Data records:
%%

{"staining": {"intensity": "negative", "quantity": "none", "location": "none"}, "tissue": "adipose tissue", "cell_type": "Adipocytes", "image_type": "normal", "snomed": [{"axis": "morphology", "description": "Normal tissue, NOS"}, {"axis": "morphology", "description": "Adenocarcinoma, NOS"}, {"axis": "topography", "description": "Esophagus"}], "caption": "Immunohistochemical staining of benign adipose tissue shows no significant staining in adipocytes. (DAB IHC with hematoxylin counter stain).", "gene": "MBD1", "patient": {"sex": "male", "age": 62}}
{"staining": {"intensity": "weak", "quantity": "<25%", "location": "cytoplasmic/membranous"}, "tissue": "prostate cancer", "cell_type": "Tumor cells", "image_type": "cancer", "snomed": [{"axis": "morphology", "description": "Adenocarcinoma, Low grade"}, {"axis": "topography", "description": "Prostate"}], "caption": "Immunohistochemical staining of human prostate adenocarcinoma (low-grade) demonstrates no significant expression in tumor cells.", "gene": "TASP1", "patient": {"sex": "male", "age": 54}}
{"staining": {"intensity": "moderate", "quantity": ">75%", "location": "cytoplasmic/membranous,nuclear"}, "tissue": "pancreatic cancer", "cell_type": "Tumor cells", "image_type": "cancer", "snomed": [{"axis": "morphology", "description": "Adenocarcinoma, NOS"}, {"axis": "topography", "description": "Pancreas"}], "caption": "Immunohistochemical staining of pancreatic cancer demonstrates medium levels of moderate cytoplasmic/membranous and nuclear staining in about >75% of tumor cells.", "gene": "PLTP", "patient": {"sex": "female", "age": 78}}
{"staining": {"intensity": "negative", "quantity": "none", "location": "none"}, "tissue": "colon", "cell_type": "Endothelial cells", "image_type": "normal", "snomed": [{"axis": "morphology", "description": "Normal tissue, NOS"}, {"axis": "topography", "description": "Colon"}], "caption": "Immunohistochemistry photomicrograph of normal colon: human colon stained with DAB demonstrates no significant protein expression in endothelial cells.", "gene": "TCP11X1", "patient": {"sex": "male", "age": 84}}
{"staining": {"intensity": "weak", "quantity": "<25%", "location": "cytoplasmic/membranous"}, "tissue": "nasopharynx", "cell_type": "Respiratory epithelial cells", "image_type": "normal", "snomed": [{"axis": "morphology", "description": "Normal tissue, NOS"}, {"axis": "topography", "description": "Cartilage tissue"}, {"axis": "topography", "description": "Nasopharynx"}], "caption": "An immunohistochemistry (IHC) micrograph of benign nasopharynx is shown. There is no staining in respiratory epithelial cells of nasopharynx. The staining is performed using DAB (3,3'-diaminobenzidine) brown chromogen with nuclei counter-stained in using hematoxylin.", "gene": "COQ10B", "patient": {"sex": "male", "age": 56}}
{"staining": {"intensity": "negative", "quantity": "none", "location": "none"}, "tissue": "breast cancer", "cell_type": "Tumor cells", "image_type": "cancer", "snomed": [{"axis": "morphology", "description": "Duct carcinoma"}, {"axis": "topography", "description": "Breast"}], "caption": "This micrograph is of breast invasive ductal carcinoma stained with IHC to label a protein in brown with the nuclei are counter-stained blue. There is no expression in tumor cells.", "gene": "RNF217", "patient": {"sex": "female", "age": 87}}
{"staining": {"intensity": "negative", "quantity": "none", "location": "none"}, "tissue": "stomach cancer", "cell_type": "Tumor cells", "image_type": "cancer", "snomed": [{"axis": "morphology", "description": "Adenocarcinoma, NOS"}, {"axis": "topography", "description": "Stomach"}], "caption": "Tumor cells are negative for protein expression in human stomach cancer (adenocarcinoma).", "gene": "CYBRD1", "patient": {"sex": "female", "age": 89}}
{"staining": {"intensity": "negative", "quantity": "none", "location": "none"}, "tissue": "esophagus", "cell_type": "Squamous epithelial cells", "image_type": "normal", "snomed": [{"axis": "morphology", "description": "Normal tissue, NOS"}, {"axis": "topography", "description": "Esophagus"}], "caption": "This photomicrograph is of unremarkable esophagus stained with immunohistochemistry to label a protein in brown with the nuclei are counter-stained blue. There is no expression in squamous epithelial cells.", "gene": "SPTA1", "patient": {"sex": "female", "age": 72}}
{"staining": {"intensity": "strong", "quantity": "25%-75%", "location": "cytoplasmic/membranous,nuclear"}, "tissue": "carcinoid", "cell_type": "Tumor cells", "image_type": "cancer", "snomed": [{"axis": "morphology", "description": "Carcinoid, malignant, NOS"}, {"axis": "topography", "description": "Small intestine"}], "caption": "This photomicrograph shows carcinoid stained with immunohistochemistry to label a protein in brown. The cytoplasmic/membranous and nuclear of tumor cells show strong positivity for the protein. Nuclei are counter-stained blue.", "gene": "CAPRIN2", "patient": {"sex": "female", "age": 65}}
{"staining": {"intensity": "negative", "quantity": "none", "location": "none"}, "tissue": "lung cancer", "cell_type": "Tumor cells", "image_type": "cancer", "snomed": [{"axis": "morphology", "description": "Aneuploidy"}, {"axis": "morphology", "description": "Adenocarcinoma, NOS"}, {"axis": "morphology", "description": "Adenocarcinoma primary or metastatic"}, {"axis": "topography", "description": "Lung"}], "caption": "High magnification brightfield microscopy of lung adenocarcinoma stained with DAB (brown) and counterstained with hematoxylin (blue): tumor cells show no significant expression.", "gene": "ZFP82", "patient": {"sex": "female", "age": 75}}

%%

ASSIGNMENT | Set down the data above once more so that nothing differs from the original.

TASK OUTPUT |
{"staining": {"intensity": "negative", "quantity": "none", "location": "none"}, "tissue": "adipose tissue", "cell_type": "Adipocytes", "image_type": "normal", "snomed": [{"axis": "morphology", "description": "Normal tissue, NOS"}, {"axis": "morphology", "description": "Adenocarcinoma, NOS"}, {"axis": "topography", "description": "Esophagus"}], "caption": "Immunohistochemical staining of benign adipose tissue shows no significant staining in adipocytes. (DAB IHC with hematoxylin counter stain).", "gene": "MBD1", "patient": {"sex": "male", "age": 62}}
{"staining": {"intensity": "weak", "quantity": "<25%", "location": "cytoplasmic/membranous"}, "tissue": "prostate cancer", "cell_type": "Tumor cells", "image_type": "cancer", "snomed": [{"axis": "morphology", "description": "Adenocarcinoma, Low grade"}, {"axis": "topography", "description": "Prostate"}], "caption": "Immunohistochemical staining of human prostate adenocarcinoma (low-grade) demonstrates no significant expression in tumor cells.", "gene": "TASP1", "patient": {"sex": "male", "age": 54}}
{"staining": {"intensity": "moderate", "quantity": ">75%", "location": "cytoplasmic/membranous,nuclear"}, "tissue": "pancreatic cancer", "cell_type": "Tumor cells", "image_type": "cancer", "snomed": [{"axis": "morphology", "description": "Adenocarcinoma, NOS"}, {"axis": "topography", "description": "Pancreas"}], "caption": "Immunohistochemical staining of pancreatic cancer demonstrates medium levels of moderate cytoplasmic/membranous and nuclear staining in about >75% of tumor cells.", "gene": "PLTP", "patient": {"sex": "female", "age": 78}}
{"staining": {"intensity": "negative", "quantity": "none", "location": "none"}, "tissue": "colon", "cell_type": "Endothelial cells", "image_type": "normal", "snomed": [{"axis": "morphology", "description": "Normal tissue, NOS"}, {"axis": "topography", "description": "Colon"}], "caption": "Immunohistochemistry photomicrograph of normal colon: human colon stained with DAB demonstrates no significant protein expression in endothelial cells.", "gene": "TCP11X1", "patient": {"sex": "male", "age": 84}}
{"staining": {"intensity": "weak", "quantity": "<25%", "location": "cytoplasmic/membranous"}, "tissue": "nasopharynx", "cell_type": "Respiratory epithelial cells", "image_type": "normal", "snomed": [{"axis": "morphology", "description": "Normal tissue, NOS"}, {"axis": "topography", "description": "Cartilage tissue"}, {"axis": "topography", "description": "Nasopharynx"}], "caption": "An immunohistochemistry (IHC) micrograph of benign nasopharynx is shown. There is no staining in respiratory epithelial cells of nasopharynx. The staining is performed using DAB (3,3'-diaminobenzidine) brown chromogen with nuclei counter-stained in using hematoxylin.", "gene": "COQ10B", "patient": {"sex": "male", "age": 56}}
{"staining": {"intensity": "negative", "quantity": "none", "location": "none"}, "tissue": "breast cancer", "cell_type": "Tumor cells", "image_type": "cancer", "snomed": [{"axis": "morphology", "description": "Duct carcinoma"}, {"axis": "topography", "description": "Breast"}], "caption": "This micrograph is of breast invasive ductal carcinoma stained with IHC to label a protein in brown with the nuclei are counter-stained blue. There is no expression in tumor cells.", "gene": "RNF217", "patient": {"sex": "female", "age": 87}}
{"staining": {"intensity": "negative", "quantity": "none", "location": "none"}, "tissue": "stomach cancer", "cell_type": "Tumor cells", "image_type": "cancer", "snomed": [{"axis": "morphology", "description": "Adenocarcinoma, NOS"}, {"axis": "topography", "description": "Stomach"}], "caption": "Tumor cells are negative for protein expression in human stomach cancer (adenocarcinoma).", "gene": "CYBRD1", "patient": {"sex": "female", "age": 89}}
{"staining": {"intensity": "negative", "quantity": "none", "location": "none"}, "tissue": "esophagus", "cell_type": "Squamous epithelial cells", "image_type": "normal", "snomed": [{"axis": "morphology", "description": "Normal tissue, NOS"}, {"axis": "topography", "description": "Esophagus"}], "caption": "This photomicrograph is of unremarkable esophagus stained with immunohistochemistry to label a protein in brown with the nuclei are counter-stained blue. There is no expression in squamous epithelial cells.", "gene": "SPTA1", "patient": {"sex": "female", "age": 72}}
{"staining": {"intensity": "strong", "quantity": "25%-75%", "location": "cytoplasmic/membranous,nuclear"}, "tissue": "carcinoid", "cell_type": "Tumor cells", "image_type": "cancer", "snomed": [{"axis": "morphology", "description": "Carcinoid, malignant, NOS"}, {"axis": "topography", "description": "Small intestine"}], "caption": "This photomicrograph shows carcinoid stained with immunohistochemistry to label a protein in brown. The cytoplasmic/membranous and nuclear of tumor cells show strong positivity for the protein. Nuclei are counter-stained blue.", "gene": "CAPRIN2", "patient": {"sex": "female", "age": 65}}
{"staining": {"intensity": "negative", "quantity": "none", "location": "none"}, "tissue": "lung cancer", "cell_type": "Tumor cells", "image_type": "cancer", "snomed": [{"axis": "morphology", "description": "Aneuploidy"}, {"axis": "morphology", "description": "Adenocarcinoma, NOS"}, {"axis": "morphology", "description": "Adenocarcinoma primary or metastatic"}, {"axis": "topography", "description": "Lung"}], "caption": "High magnification brightfield microscopy of lung adenocarcinoma stained with DAB (brown) and counterstained with hematoxylin (blue): tumor cells show no significant expression.", "gene": "ZFP82", "patient": {"sex": "female", "age": 75}}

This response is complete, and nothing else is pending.